1. What lessons did this project teach you about developing software in teams? If you worked alone, what lessons  did you learn about writing large programs?

2. What would you have done differently if you had the chance to start over?


Length and Format of Document

We expect that your final design document will be 5–10 pages long, where each page has a word density similar to what you see in this guideline document.

Organize your document into sections, using the following headings:

● Introduction (if needed)

● Overview (describe the overall structure of your project)

● Design (describe the specific techniques you used to solve the various design challenges in the project)

● Resilience to Change (describe how your design supports the possibility of various changes to the program specification)

● Answers to Questions (the ones in your project specification)

● Extra Credit Features (what you did, why they were challenging, how you solved them—if necessary)

● Final Questions (the last two questions in this document).

● Conclusion (if needed)

        The document you submit will be used for both your documentation mark and your design mark. Your design will be assessed according to how you solved the problem, as described in your document and revised UML class diagram, and in your Due Date 1 UML class diagram. Your documentation will be graded according to how well you described your project, how well you described your design (i.e., is it clear and well-communicated?), and your Due Date 1 document. Together, these account for 40% of your grade, so these documents are very important. The Due Date 2 document is worth much more than the Due Date 1 document, where the report is worth 26% and the UML class diagram is worth 8%.


Late Policy

We strongly discourage you from making last-minute changes to your code. The risk of your code not compiling, or otherwise not working, is too high. We recommend writing no new code in the last 12 hours before the code is due. Save those hours for preparing your demo and for emergency bug fixes.

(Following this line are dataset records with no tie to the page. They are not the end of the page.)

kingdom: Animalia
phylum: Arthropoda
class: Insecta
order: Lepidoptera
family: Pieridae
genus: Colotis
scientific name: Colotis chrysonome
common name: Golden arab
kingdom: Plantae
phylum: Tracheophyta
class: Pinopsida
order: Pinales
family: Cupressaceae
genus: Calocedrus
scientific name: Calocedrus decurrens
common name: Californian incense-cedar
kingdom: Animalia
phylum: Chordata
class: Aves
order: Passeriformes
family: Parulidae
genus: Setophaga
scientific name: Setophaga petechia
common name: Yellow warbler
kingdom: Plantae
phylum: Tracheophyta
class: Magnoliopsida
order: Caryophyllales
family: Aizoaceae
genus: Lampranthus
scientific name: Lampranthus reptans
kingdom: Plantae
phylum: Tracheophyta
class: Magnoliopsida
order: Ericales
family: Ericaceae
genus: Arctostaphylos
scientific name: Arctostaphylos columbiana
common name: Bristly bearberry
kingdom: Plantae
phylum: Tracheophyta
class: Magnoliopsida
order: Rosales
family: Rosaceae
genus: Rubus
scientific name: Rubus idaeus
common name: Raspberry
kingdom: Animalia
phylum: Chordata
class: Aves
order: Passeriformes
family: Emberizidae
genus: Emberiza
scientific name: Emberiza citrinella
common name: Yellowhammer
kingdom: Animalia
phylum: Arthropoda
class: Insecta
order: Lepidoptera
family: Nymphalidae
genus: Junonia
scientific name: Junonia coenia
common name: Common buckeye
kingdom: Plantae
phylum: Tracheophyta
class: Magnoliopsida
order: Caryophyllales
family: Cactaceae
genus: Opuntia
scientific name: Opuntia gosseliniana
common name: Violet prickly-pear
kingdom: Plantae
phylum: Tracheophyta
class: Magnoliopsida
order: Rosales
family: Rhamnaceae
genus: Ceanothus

        Please note that we already pushed the project submission deadline as far as we can. We need to start grading the projects as soon as the submission deadline passes. Late submissions will not be allowed whatsoever. So, any submission after Friday, August 13 at 11:59 pm will not be accepted at all, and your most recent submission before that time will be graded. Please do not wait to start submitting within 10 minutes of the deadline. The risk of having a technical difficulty or slow upload and missing the deadline is too high. Plan to submit early to avoid any late minute issues.